*** SUPPLIED ENTRIES ***

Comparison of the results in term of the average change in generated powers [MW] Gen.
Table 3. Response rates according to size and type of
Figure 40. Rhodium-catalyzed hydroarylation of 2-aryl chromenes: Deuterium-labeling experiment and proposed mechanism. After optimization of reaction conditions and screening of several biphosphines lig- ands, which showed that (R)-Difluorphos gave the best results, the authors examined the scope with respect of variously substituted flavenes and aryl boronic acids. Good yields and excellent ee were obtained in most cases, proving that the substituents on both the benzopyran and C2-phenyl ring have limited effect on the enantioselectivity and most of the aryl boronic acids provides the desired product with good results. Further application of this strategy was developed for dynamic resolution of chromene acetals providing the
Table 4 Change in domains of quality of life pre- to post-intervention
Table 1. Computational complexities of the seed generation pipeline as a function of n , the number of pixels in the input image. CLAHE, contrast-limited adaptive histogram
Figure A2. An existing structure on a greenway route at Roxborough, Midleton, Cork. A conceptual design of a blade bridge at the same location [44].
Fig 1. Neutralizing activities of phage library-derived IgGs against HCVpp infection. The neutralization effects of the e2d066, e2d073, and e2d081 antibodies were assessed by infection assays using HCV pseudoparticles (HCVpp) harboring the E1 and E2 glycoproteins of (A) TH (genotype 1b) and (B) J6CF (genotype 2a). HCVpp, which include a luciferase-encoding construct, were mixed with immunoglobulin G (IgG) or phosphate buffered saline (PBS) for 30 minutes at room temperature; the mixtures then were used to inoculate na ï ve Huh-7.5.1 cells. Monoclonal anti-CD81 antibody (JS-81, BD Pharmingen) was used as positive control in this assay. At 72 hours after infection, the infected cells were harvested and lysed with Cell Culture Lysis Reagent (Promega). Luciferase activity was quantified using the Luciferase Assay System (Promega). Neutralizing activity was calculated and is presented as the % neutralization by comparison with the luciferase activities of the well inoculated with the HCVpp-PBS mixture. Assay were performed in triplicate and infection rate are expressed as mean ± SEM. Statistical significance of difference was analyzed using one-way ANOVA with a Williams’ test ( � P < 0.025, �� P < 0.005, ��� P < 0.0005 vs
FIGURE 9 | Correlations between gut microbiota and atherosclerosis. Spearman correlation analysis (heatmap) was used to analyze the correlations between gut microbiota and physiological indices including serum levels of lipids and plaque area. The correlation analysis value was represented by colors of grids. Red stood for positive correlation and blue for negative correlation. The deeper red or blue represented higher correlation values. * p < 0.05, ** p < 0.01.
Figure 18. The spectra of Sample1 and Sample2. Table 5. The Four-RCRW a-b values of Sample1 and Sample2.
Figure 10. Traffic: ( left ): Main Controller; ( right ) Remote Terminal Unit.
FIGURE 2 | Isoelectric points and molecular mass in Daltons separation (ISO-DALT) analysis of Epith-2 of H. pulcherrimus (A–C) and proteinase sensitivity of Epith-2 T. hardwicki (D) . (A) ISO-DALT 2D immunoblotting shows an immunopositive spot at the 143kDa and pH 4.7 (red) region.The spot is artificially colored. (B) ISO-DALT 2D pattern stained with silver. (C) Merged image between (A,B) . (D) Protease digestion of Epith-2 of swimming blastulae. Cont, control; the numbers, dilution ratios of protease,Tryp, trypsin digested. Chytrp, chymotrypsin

*** End of SUPPLIED ENTRIES ***

▶ ACTION ITEM:
Transcribe the records exactly as they appear.

▶ FINISHED EXERCISE:
Comparison of the results in term of the average change in generated powers [MW] Gen.
Table 3. Response rates according to size and type of
Figure 40. Rhodium-catalyzed hydroarylation of 2-aryl chromenes: Deuterium-labeling experiment and proposed mechanism. After optimization of reaction conditions and screening of several biphosphines lig- ands, which showed that (R)-Difluorphos gave the best results, the authors examined the scope with respect of variously substituted flavenes and aryl boronic acids. Good yields and excellent ee were obtained in most cases, proving that the substituents on both the benzopyran and C2-phenyl ring have limited effect on the enantioselectivity and most of the aryl boronic acids provides the desired product with good results. Further application of this strategy was developed for dynamic resolution of chromene acetals providing the
Table 4 Change in domains of quality of life pre- to post-intervention
Table 1. Computational complexities of the seed generation pipeline as a function of n , the number of pixels in the input image. CLAHE, contrast-limited adaptive histogram
Figure A2. An existing structure on a greenway route at Roxborough, Midleton, Cork. A conceptual design of a blade bridge at the same location [44].
Fig 1. Neutralizing activities of phage library-derived IgGs against HCVpp infection. The neutralization effects of the e2d066, e2d073, and e2d081 antibodies were assessed by infection assays using HCV pseudoparticles (HCVpp) harboring the E1 and E2 glycoproteins of (A) TH (genotype 1b) and (B) J6CF (genotype 2a). HCVpp, which include a luciferase-encoding construct, were mixed with immunoglobulin G (IgG) or phosphate buffered saline (PBS) for 30 minutes at room temperature; the mixtures then were used to inoculate na ï ve Huh-7.5.1 cells. Monoclonal anti-CD81 antibody (JS-81, BD Pharmingen) was used as positive control in this assay. At 72 hours after infection, the infected cells were harvested and lysed with Cell Culture Lysis Reagent (Promega). Luciferase activity was quantified using the Luciferase Assay System (Promega). Neutralizing activity was calculated and is presented as the % neutralization by comparison with the luciferase activities of the well inoculated with the HCVpp-PBS mixture. Assay were performed in triplicate and infection rate are expressed as mean ± SEM. Statistical significance of difference was analyzed using one-way ANOVA with a Williams’ test ( � P < 0.025, �� P < 0.005, ��� P < 0.0005 vs
FIGURE 9 | Correlations between gut microbiota and atherosclerosis. Spearman correlation analysis (heatmap) was used to analyze the correlations between gut microbiota and physiological indices including serum levels of lipids and plaque area. The correlation analysis value was represented by colors of grids. Red stood for positive correlation and blue for negative correlation. The deeper red or blue represented higher correlation values. * p < 0.05, ** p < 0.01.
Figure 18. The spectra of Sample1 and Sample2. Table 5. The Four-RCRW a-b values of Sample1 and Sample2.
Figure 10. Traffic: ( left ): Main Controller; ( right ) Remote Terminal Unit.
FIGURE 2 | Isoelectric points and molecular mass in Daltons separation (ISO-DALT) analysis of Epith-2 of H. pulcherrimus (A–C) and proteinase sensitivity of Epith-2 T. hardwicki (D) . (A) ISO-DALT 2D immunoblotting shows an immunopositive spot at the 143kDa and pH 4.7 (red) region.The spot is artificially colored. (B) ISO-DALT 2D pattern stained with silver. (C) Merged image between (A,B) . (D) Protease digestion of Epith-2 of swimming blastulae. Cont, control; the numbers, dilution ratios of protease,Tryp, trypsin digested. Chytrp, chymotrypsin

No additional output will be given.